The system is highly knowledge-intensive but supports the development of drought resistant agricultural systems (including soils, plants, agrobiodiversity, etc.), not just drought-resistant plants.  In addition, agroecology delivers advantages that are complementary to better known conventional approaches such as breeding highyielding varieties.  These factors demonstrates its relevance to modern agricultural systems and objectives, as well as to traditional, smallholder agriculture.

Its focus on increasing crop diversity supports the increased use of nitrogen-fixing plants, including trees, to reduce reliance on external inputs.  It can therefore contribute to delinking food production from a reliance on fossil energy as well as contributing to climate change mitigation, both by increasing carbon sinks in soil organic matter and above-ground biomass, and by avoiding carbon dioxide or other greenhouse gas emissions from farms by reducing direct and indirect energy use.

Tuesday, 7 June 2011

Fungi and farming

Another story which might be of interest to biological farming practitioners – American and Swiss researchers have highlighted the role that symbiotic plant–fungi relationships can play in feeding a growing population, without the need for a corresponding increase in the use of mineral fertilisers. 

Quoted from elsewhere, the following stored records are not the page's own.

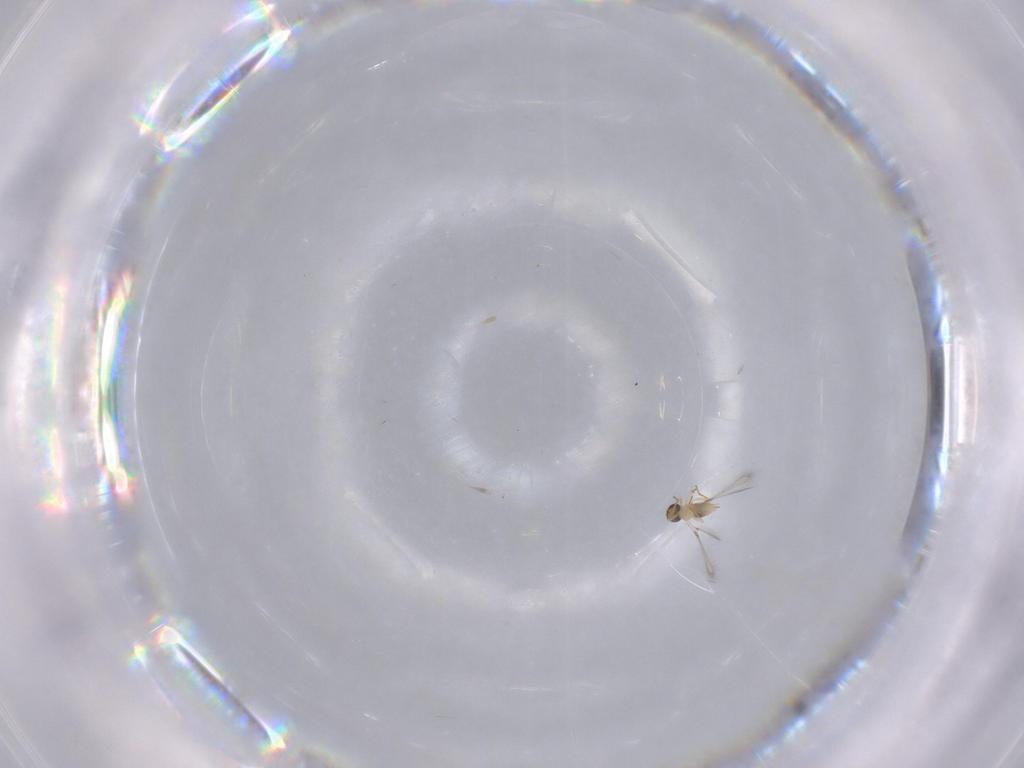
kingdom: Animalia
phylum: Arthropoda
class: Insecta
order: Hymenoptera
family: Mymaridae
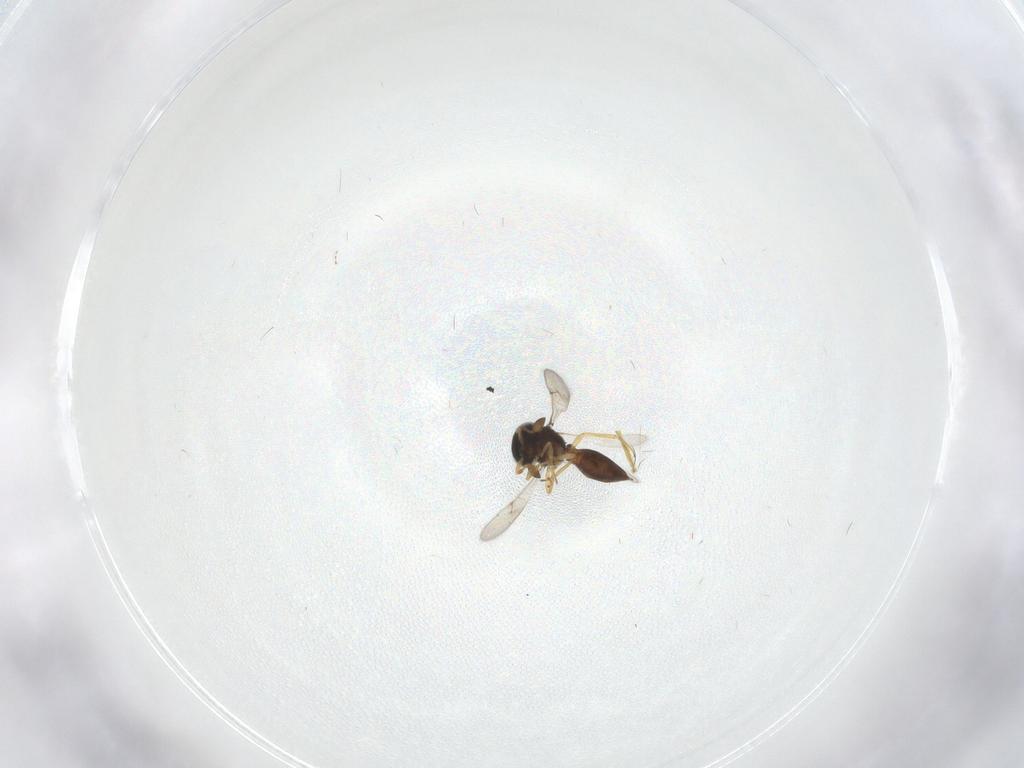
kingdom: Animalia
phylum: Arthropoda
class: Insecta
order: Hymenoptera
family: Scelionidae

The report, in Science Daily, describes how the researchers have been looking at mycorrhizal fungi which lives in the soil and interacts with plant roots.  Where these symbiotic relationships exist, plants tend to grow larger because the fungi acquire and make available for use by the plant the essential nutrient phosphate.

Phosphate is a key ingredient in many fertilisers but imported supplies can be difficult or expensive to obtain, especially by farmers in developing countries.  Over-application of phosphates can cause water pollution problems - phosphate is one of the main trigger chemicals that can cause algal blooms in surface waters which result in considerable ecological damage.

According to Science Daily, while mycorrhizal fungi typically only grow on the roots of plants, recent biotechnological breakthroughs now allow scientists to produce massive quantities of the fungus that can be suspended in high concentrations in a gel for easy transportation.  The researchers are currently testing the effectiveness of this gel on crops in the country of Colombia where they have discovered that with the gel they can produce the same yield of potato crop with less than half the amount of phosphate fertilizers.

Monday, 6 June 2011

Agriculture and the Green Economy

Global agriculture coalition Farming First has produced a series of graphics which clearly demonstrate the role of agriculture in helping to address the global problems of poverty and environmental degradation through building resilient economies and improving sustainability.

Section 6 in ‘Agriculture and the Green Economy’ highlights the potential losses that agriculture could face as a result of climate change…

…while highlighting the role that it could have in reducing carbon emissions:

What fascinated me were the graphics relating to soil degradation caused by humans, which has resulted in 1035 million hectares of land worldwide suffering from poor soils as a result of human activity.

But the flip side of this is the benefits that conservation agriculture (maintaining ground cover, minimising soil disturbance and cultivations, and increasing crop diversity via rotation) can bring, as shown in this graphic relating to Ghana.  Switching to conservation tillage reduced annual per-hectare soil loss from a staggering 313 tonnes to less than two, and reduced water runoff by almost 99%.